Problem details> Copy out each line of the data below in which "TEXINPUTS" appears.

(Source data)

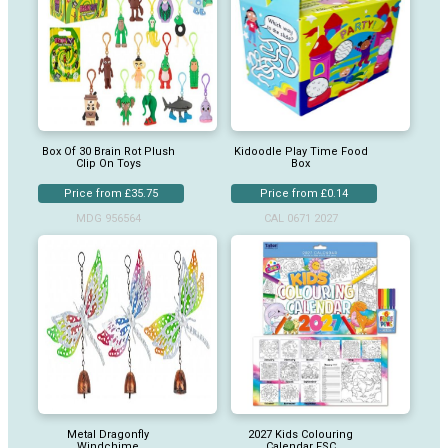
Box Of 30 Brain Rot Plush
Kidoodle Play Time Food
Clip On Toys
Box
Price from £35.75
Price from £0.14
MDG 956564
CAL 0671 2027
Metal Dragonfly
2027 Kids Colouring
Windchime
Calendar FSC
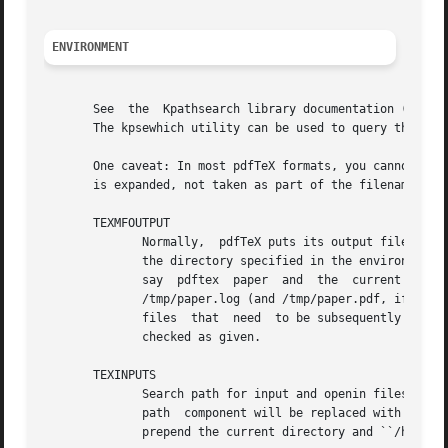
ENVIRONMENT
       See  the  Kpathsearch library documentation (the `P
       The kpsewhich utility can be used to query the valu
       One caveat: In most pdfTeX formats, you cannot use 
       is expanded, not taken as part of the filename.	Other programs, such as Metafont, do not have this problem.

       TEXMFOUTPUT

	      Normally,  pdfTeX puts its output files in the current directory.  If any output file cannot be opened there, it tries to open it in

	      the directory specified in the environment variable TEXMFOUTPUT.	There is no default value for that variable.  For example, if  you

	      say  pdftex  paper  and  the  current  directory	is  not  writable  and	TEXMFOUTPUT  has the value /tmp, pdfTeX attempts to create

	      /tmp/paper.log (and /tmp/paper.pdf, if any output is produced.)  TEXMFOUTPUT is also checked for input files, as TeX often generates

	      files  that  need  to be subsequently read; for input, no suffixes (such as ``.tex'') are added by default, the input name is simply

	      checked as given.

       TEXINPUTS

	      Search path for input and openin files.  This should start with ``.'', so that user files are found before system files.  An empty

	      path  component will be replaced with the paths defined in the texmf.cnf file.  For example, set TEXINPUTS to ".:/home/user/tex:" to

	      prepend the current directory and ``/home/user/tex'' to the standard search path.
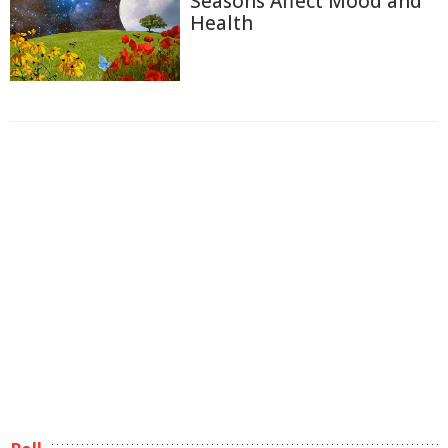
Seasons Affect Mood and
Health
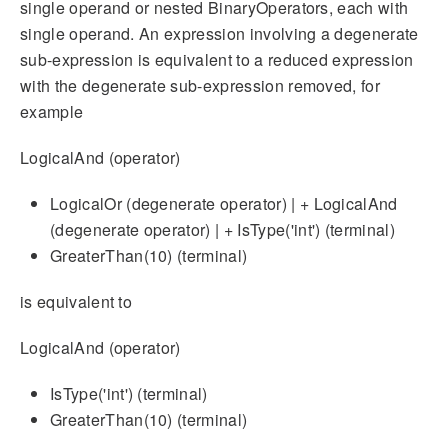
single operand or nested BinaryOperators, each with
single operand. An expression involving a degenerate
sub-expression is equivalent to a reduced expression
with the degenerate sub-expression removed, for
example
LogicalAnd (operator)
LogicalOr (degenerate operator) | + LogicalAnd
(degenerate operator) | + IsType('int') (terminal)
GreaterThan(10) (terminal)
is equivalent to
LogicalAnd (operator)
IsType('int') (terminal)
GreaterThan(10) (terminal)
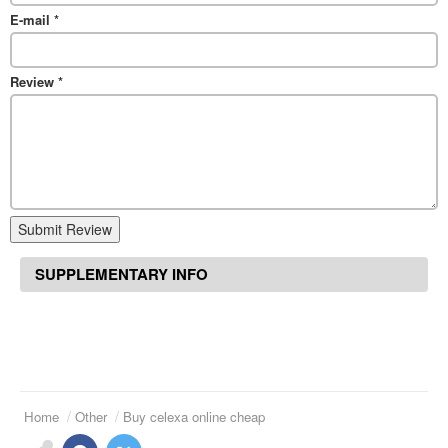
E-mail
*
Review
*
Submit Review
SUPPLEMENTARY INFO
Home
Other
Buy celexa online cheap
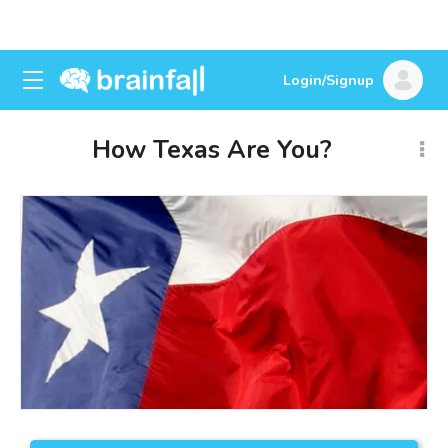
Login/Signup
How Texas Are You?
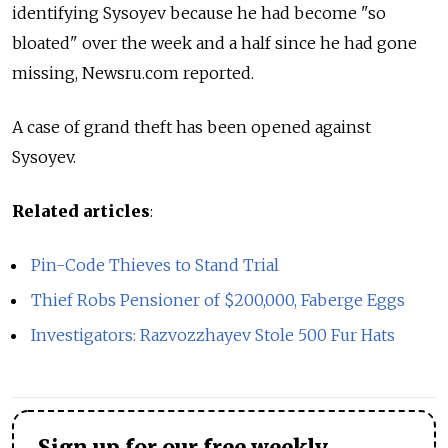
identifying Sysoyev because he had become "so
bloated" over the week and a half since he had gone
missing, Newsru.com reported.
A case of grand theft has been opened against
Sysoyev.
Related articles
:
Pin-Code Thieves to Stand Trial
Thief Robs Pensioner of $200,000, Faberge Eggs
Investigators: Razvozzhayev Stole 500 Fur Hats
Sign up for our free weekly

Exercise solution>
       TEXINPUTS
	      path  component will be replaced with the paths defined in the texmf.cnf file.  For example, set TEXINPUTS to ".:/home/user/tex:" to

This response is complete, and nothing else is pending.